Your goal: Reproduce the passage about the Center for Climate Justice from "The Center for" up to and including "and public engagement.", renaming "university" as "institution".

Quoted passage:
The Center for Climate Justice is a system-wide initiative to address climate change as a social justice and equity issue. The center’s mission is “to leverage and harness the power of the university to support, strengthen and build an emergent climate justice ecosystem and social movement that solves the climate crisis through science, systems thinking and social-ecological justice. It does this through innovative broader-impact research, transformative education and public engagement.

Jason Gray
Governor’s Climate and Forests Task Force
Jason Gray is an environmental attorney and climate policy expert who serves as Project Director of the Governors’ Climate and Forests Task Force (GCF Task Force) at the Emmett Institute on Climate Change and the Environment at UCLA School of Law. Jason previously served as chief of California’s Cap and-Trade Program at the California Air Resources Board (CARB), the state agency tasked with formulating and implementing the state’s world-leading climate policies. In this position, Jason oversaw a staff of more than 30 experts and managers tasked with designing and implementing California’s carbon market. He represented CARB within the GCF Task Force for nearly a decade, and previously served as manager of the Cap-and-Trade Program’s market monitoring section and as an attorney supporting the development and implementation of climate and air quality regulations at CARB. Jason has also worked on environmental education, biodiversity conservation, local capacity building, and sustainable development projects with the U.S. Peace Corps and WWF in the Central African country of Gabon. He received a B.A. in Biology and French from Gonzaga University, and a J.D. and Certificate in Environmental and Natural Resources Law from Lewis & Clark Law School.

Record excerpts:
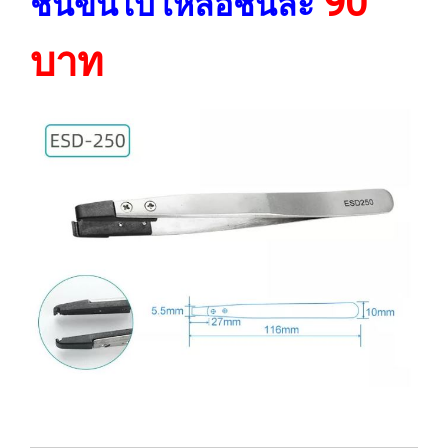
90
ชิ้นขิ้นไป เหลือชิ้นละ
บาท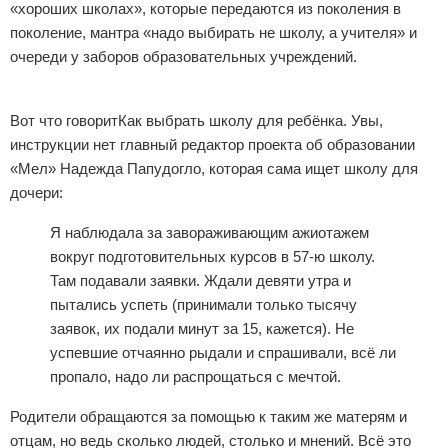
«хороших школах», которые передаются из поколения в
поколение, мантра «надо выбирать не школу, а учителя» и
очереди у заборов образовательных учреждений.
Реклама
Вот что говоритКак выбрать школу для ребёнка. Увы,
инструкции нет главный редактор проекта об образовании
«Мел» Надежда Папудогло, которая сама ищет школу для
дочери:
Я наблюдала за завораживающим ажиотажем
вокруг подготовительных курсов в 57-ю школу.
Там подавали заявки. Ждали девяти утра и
пытались успеть (принимали только тысячу
заявок, их подали минут за 15, кажется). Не
успевшие отчаянно рыдали и спрашивали, всё ли
пропало, надо ли распрощаться с мечтой.
Родители обращаются за помощью к таким же матерям и
отцам, но ведь сколько людей, столько и мнений. Всё это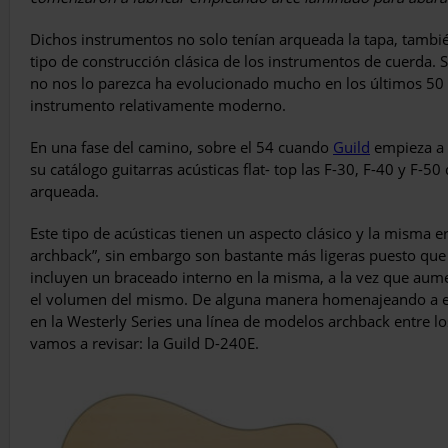
Dichos instrumentos no solo tenían arqueada la tapa, también
tipo de construcción clásica de los instrumentos de cuerda. 
no nos lo parezca ha evolucionado mucho en los últimos 50 
instrumento relativamente moderno.
En una fase del camino, sobre el 54 cuando
Guild
empieza a 
su catálogo guitarras acústicas flat- top las F-30, F-40 y F-5
arqueada.
Este tipo de acústicas tienen un aspecto clásico y la misma
archback”, sin embargo son bastante más ligeras puesto que 
incluyen un braceado interno en la misma, a la vez que aume
el volumen del mismo. De alguna manera homenajeando a es
en la Westerly Series una línea de modelos archback entre los
vamos a revisar: la Guild D-240E.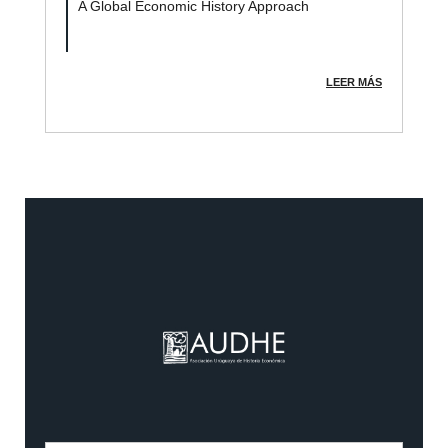
A Global Economic History Approach
LEER MÁS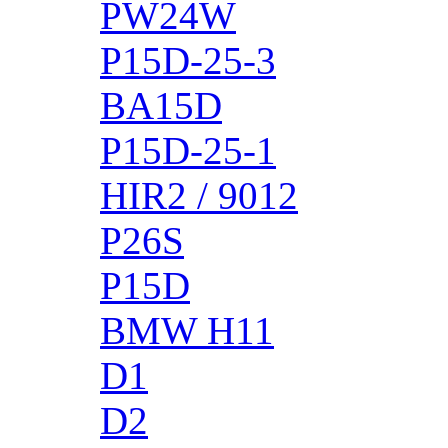
PW24W
P15D-25-3
BA15D
P15D-25-1
HIR2 / 9012
P26S
P15D
BMW H11
D1
D2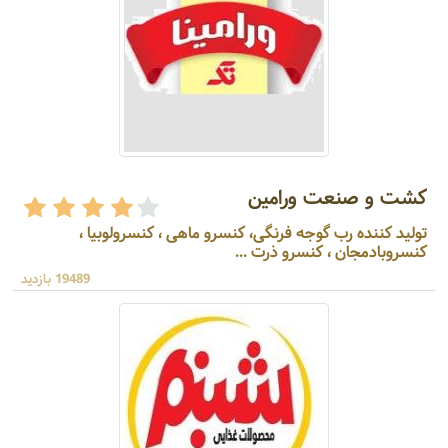
کشت و صنعت ورامین
تولید کننده رب گوجه فرنگی، کنسرو ماهی ، کنسرولوبیا ،
کنسروبادمجان ، کنسرو ذرت ...
19489 بازدید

Completed task:
The Center for Climate Justice is a system-wide initiative to address climate change as a social justice and equity issue. The center’s mission is “to leverage and harness the power of the institution to support, strengthen and build an emergent climate justice ecosystem and social movement that solves the climate crisis through science, systems thinking and social-ecological justice. It does this through innovative broader-impact research, transformative education and public engagement.